(2010/01/23 5:12), Tom Lane wrote:
> KaiGai Kohei<kaigai@ak.jp.nec.com> writes:
>> The attached patch is a revised version.
>
> I'm inclined to wonder whether this patch doesn't prove that we've
> reached the end of the line for the current representation of blobs
> in pg_dump archives. The alternative that I'm thinking about is to
> treat each blob as an independent object (hence, with its own TOC
> entry). If we did that, then the standard pg_dump mechanisms for
> ownership, ACLs, and comments would apply, and we could get rid of
> the messy hacks that this patch is just adding to. That would also
> open the door to future improvements like being able to selectively
> restore blobs. (Actually you could do it immediately if you didn't
> mind editing a -l file...) And it would for instance allow loading
> of blobs to be parallelized.
I also think it is better approach than the current blob representation.

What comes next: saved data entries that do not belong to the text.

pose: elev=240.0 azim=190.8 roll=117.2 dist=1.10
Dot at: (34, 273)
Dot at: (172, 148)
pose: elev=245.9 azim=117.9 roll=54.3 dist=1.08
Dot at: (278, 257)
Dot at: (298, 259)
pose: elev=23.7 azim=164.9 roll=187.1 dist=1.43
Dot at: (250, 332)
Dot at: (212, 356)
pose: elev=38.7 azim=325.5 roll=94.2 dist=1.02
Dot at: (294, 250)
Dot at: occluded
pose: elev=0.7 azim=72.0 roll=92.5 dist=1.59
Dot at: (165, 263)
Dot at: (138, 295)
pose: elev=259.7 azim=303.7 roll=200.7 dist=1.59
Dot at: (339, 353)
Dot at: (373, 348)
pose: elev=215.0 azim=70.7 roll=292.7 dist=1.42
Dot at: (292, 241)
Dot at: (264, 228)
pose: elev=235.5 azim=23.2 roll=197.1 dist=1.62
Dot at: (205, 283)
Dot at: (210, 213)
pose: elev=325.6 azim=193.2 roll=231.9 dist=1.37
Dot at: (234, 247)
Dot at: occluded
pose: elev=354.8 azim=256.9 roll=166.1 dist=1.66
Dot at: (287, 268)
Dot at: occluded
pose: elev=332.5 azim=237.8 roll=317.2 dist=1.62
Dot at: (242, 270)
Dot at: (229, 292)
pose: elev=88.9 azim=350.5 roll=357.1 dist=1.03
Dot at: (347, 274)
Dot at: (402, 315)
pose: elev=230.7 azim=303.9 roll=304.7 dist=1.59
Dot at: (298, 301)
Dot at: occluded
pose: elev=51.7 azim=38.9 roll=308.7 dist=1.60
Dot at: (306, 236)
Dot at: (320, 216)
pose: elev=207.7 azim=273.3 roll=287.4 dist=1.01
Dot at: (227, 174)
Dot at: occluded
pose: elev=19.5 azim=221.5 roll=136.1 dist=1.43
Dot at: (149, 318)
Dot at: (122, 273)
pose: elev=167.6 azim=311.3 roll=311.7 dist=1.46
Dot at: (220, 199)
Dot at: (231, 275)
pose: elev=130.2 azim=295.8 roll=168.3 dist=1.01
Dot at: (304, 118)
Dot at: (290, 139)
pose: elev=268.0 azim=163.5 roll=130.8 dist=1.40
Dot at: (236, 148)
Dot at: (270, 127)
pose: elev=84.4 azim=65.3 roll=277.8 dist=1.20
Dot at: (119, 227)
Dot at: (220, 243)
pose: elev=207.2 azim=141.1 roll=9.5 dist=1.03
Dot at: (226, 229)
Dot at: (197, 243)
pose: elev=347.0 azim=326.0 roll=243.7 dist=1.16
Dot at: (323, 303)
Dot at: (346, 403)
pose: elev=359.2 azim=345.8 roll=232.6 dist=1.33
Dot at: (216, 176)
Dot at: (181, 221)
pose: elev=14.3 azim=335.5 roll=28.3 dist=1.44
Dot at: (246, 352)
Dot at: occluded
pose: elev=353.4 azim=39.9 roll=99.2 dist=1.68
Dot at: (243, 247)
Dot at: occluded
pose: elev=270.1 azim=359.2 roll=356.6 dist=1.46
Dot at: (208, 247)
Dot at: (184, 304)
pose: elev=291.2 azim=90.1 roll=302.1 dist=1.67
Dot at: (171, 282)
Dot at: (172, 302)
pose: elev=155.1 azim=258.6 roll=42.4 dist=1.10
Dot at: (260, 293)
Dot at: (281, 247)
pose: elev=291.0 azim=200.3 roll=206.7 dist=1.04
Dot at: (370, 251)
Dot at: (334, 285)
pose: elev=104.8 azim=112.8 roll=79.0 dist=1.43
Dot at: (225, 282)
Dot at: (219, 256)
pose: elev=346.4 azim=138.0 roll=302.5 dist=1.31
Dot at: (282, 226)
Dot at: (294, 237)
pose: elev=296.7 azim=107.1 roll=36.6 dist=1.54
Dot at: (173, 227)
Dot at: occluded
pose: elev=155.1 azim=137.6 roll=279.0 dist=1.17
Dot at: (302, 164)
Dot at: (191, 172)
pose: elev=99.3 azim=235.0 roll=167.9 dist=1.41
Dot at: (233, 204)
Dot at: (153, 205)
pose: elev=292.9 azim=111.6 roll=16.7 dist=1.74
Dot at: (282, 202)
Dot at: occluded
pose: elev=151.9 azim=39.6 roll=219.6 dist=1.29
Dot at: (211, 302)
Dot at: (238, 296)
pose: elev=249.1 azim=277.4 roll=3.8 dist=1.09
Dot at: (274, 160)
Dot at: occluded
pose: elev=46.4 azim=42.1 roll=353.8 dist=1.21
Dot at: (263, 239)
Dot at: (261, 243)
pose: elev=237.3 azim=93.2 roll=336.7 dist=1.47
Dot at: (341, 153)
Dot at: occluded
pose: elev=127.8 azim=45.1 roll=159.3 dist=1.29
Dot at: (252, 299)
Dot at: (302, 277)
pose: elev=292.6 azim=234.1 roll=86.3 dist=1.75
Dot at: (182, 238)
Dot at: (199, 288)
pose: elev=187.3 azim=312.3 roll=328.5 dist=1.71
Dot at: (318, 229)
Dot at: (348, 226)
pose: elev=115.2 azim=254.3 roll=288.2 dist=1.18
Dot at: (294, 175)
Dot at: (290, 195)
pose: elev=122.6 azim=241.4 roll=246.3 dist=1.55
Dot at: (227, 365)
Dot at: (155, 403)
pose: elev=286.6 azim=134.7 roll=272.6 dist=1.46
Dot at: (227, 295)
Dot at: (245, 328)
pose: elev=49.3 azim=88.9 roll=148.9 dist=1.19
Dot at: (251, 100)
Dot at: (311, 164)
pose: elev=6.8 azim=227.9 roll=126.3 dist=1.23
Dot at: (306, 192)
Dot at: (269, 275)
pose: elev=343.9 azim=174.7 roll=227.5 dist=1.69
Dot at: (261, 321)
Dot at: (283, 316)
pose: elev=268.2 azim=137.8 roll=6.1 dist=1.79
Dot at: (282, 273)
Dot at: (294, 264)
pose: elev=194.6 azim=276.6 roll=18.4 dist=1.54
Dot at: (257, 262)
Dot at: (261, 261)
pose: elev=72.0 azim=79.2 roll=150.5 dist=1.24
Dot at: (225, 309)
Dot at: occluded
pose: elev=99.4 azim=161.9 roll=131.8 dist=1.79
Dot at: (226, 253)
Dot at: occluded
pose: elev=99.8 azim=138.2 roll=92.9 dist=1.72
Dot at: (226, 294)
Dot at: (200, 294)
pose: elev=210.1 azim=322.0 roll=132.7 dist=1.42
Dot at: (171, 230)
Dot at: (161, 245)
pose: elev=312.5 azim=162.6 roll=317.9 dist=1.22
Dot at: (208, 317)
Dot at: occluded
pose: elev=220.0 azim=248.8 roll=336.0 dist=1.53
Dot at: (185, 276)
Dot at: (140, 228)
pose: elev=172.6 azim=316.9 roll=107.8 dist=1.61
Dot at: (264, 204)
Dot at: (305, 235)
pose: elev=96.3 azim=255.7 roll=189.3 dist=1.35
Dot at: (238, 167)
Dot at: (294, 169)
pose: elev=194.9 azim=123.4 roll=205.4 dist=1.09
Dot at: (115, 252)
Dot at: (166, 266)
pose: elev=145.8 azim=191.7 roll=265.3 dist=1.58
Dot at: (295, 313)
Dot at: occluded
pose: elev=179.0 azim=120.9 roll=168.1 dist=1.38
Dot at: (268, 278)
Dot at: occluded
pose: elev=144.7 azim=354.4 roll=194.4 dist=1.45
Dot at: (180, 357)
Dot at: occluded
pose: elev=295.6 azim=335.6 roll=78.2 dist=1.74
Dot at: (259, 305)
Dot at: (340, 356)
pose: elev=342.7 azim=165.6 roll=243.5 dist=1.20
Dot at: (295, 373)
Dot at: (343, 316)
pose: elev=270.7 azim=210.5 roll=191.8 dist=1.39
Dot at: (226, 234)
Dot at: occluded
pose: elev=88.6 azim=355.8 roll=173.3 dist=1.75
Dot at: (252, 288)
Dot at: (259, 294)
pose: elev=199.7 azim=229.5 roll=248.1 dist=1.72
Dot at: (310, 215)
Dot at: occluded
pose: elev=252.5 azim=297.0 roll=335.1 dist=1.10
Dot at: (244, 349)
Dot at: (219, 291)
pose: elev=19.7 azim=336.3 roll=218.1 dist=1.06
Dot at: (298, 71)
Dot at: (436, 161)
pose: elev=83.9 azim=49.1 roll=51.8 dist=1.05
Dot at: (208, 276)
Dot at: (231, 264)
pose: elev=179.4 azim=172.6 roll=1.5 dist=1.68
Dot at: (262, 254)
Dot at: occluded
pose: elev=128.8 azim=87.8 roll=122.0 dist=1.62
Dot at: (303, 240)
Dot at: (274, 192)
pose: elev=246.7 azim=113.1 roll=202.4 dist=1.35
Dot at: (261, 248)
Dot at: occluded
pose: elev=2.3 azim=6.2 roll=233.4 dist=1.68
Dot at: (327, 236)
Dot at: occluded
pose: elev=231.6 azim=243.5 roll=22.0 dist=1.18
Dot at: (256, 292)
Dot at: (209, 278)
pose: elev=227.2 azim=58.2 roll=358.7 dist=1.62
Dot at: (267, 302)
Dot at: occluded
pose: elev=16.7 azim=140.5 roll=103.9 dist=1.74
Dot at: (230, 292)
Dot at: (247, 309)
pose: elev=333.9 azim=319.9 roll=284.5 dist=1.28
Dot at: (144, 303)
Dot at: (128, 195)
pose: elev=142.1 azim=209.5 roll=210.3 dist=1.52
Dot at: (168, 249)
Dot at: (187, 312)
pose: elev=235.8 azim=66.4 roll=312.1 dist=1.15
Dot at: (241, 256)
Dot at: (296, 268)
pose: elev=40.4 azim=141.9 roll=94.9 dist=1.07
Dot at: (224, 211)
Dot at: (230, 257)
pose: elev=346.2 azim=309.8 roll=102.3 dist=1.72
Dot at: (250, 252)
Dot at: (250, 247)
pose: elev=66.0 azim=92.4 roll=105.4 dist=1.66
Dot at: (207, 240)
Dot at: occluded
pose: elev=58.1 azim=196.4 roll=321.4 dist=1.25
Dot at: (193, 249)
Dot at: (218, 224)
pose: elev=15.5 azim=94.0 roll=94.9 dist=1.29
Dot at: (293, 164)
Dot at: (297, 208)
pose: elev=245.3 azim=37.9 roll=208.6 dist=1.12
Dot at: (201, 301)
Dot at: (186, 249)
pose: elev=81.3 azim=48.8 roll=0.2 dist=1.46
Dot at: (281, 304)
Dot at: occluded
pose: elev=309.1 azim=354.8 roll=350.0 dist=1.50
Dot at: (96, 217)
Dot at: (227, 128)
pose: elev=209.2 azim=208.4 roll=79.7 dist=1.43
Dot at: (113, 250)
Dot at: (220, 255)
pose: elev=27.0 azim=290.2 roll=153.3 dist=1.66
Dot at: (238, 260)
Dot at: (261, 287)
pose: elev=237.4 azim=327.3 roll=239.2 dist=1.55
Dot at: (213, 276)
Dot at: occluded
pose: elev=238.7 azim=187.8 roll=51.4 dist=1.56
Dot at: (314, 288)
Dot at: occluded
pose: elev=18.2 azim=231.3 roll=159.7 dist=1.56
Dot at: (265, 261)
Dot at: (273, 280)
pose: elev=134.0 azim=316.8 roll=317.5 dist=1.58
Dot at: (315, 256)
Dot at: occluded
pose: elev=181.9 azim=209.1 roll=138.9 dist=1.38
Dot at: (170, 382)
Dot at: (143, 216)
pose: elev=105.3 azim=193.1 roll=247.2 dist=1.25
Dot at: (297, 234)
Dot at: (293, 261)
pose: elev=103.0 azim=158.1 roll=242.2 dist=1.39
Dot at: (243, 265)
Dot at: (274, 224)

> Now the argument against that is that it won't scale terribly well
> to situations with very large numbers of blobs. However, I'm not
> convinced that the current approach of cramming them all into one
> TOC entry scales so well either. If your large objects are actually
> large, there's not going to be an enormous number of them. We've
> heard of people with many tens of thousands of tables, and pg_dump
> speed didn't seem to be a huge bottleneck for them (at least not
> in recent versions). So I'm feeling we should not dismiss the
> idea of one TOC entry per blob.
Even if the database contains massive number of large objects, all the
pg_dump has to manege on RAM is its metadata, not data contents.
If we have one TOC entry per blob, the amount of total i/o size between
server and pg_dump is not different from the current approach.
If we assume one TOC entry consume 64 bytes of RAM, it needs 450MB of
RAM for 7 million BLOBs.
In the recent computers, is it unacceptable pain?
If you try to dump TB class database, I'd like to assume the machine
where pg_dump runs has adequate storage and RAM.